Ärztepräsident Reinhardt: Telefonische Krankmeldung nicht abschaffen!

Soll künftig schon ab Tag eins ein Attest Pflicht werden, fordert Ärztepräsident Klaus Reinhardt: Telefonische Krankschreibungen für vertraute Patienten müssen bleiben. "Die Politik darf nicht vergessen, wie wichtig diese Möglichkeit für Praxisalltag und Patientinnen ist", erklärte er gegenüber den Funke-Medien.

heute 06:59 Uhr | 2 mal gelesen

Was wenig bekannt ist: Gerade einmal rund 1,2 Prozent aller Arbeitsunfähigkeitstage in Deutschland laufen überhaupt per Telefonmeldung. Nun, eigentlich gar nicht viel, könnte man meinen. Doch laut Hausärzten befreit diese Option massiv den Alltag – sowohl für die Praxen mit überfülltem Wartezimmer als auch für leicht erkrankte Menschen, die lieber im Bett bleiben.

Digital trotz Erkältung: Warum nicht?

Und die Technik? Sie schleicht sich ohnehin überall ein. Neben dem klassischen Telefonat sitzen mittlerweile auch Videosprechstunden fest im Repertoire vieler Ärztinnen. "Vor allem bei Patienten, die wir schon kennen, ist das keine Seltenheit mehr", meint Reinhardt. Ganz anders sieht es aber bei neuen Patienten aus – dort, sagt er, stößt die Methode an moralische und medizinische Grenzen.

Erste Krankheitstage: Attestpflicht sinnvoll?

Der nächste Aufreger: Müssen künftig schon am Tag eins alle Beschäftigten zum Arzt? Reinhardt winkt ab. Für ihn ist das eher ein deutscher Kontroll-Reflex als ein Gewinn für die Gesundheit. "Wer glaubt, Krankheiten verschwinden per Formular, hatte noch nie eine verstopfte Arztpraxis!", so sein augenzwinkernder Kommentar. Echte Verbesserungen vermutet er nicht in der Bürokratie, sondern direkt am Arbeitsplatz.

Betriebsklima statt Krankenschein

Eine Frage, die immer im Raum steht: Liegt es wirklich nur am Papier, dass Menschen krank werden?
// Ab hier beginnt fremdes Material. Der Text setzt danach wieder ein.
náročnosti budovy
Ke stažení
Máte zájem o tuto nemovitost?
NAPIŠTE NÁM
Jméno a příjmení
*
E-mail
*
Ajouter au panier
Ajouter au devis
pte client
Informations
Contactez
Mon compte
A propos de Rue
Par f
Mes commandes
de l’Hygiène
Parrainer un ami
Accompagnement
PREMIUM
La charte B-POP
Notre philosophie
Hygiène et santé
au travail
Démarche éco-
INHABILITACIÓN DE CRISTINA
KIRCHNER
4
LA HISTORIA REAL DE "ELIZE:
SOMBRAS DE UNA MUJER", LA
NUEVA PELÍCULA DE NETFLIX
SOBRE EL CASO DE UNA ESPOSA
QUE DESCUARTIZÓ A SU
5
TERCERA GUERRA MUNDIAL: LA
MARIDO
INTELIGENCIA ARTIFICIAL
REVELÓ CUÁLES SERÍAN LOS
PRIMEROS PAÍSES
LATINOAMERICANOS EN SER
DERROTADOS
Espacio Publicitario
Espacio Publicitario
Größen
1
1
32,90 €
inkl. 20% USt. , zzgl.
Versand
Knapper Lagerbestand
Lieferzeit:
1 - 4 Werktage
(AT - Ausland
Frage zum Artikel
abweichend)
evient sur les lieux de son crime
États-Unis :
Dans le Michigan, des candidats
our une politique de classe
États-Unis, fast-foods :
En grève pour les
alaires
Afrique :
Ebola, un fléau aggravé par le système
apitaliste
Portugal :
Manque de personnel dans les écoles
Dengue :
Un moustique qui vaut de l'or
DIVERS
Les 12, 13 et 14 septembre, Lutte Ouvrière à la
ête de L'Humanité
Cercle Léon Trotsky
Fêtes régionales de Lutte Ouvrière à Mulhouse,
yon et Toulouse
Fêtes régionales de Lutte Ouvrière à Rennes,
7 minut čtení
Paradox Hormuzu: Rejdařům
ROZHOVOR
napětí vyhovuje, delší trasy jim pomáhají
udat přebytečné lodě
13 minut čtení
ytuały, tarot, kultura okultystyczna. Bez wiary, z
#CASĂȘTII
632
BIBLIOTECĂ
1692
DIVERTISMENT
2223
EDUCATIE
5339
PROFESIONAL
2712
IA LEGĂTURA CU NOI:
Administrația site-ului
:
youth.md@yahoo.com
Reinhardt bezweifelt das. Entscheidungen über Gesundheit fielen oft anderswo: Wertschätzung, Arbeitsbedingungen, Mitbestimmung – da liege der Schlüssel, sagt er. Die Debatte um Karenztage? Kann man führen, aber bitte nicht vermischen.

Reinhardt macht sich für die Beibehaltung der Telefon-Krankschreibung bei bekannten Patienten stark und widerspricht der Verschärfung der Attestpflicht zum ersten Krankheitstag, die politisch gerade heiß diskutiert wird. Er sieht den tatsächlichen Hebel für gesündere Mitarbeitende nicht im Gesetzblätterstapel, sondern im täglichen Miteinander und einem Wandel der Unternehmenskultur. Laut aktuellen Medienberichten wird in der Bundesregierung mit Nachdruck über strengere Krankmelderegeln beraten, doch Ärzte, Betriebsräte und Gewerkschaften sind sich uneins: Die einen sehen die Tele-Krankschreibung als entlastendes, modernes Instrument, die anderen fürchten Missbrauch und den Verlust betrieblicher Kontrolle. Wie die aktuellen Fälle aus der Schweiz und Skandinavien zeigen, kommt die digitale Attestierung dort gut an – Rückmeldungen sind größtenteils positiv und Krankenstände lassen sich weiterhin verlässlich dokumentieren. Auch verschiedene Ärzteverbände warnen vor zusätzlicher Belastung der Praxen und plädieren für pragmatische Lösungen, während in der Politik Stimmen werden lauter, die strengere Nachweise für Arbeitnehmer fordern.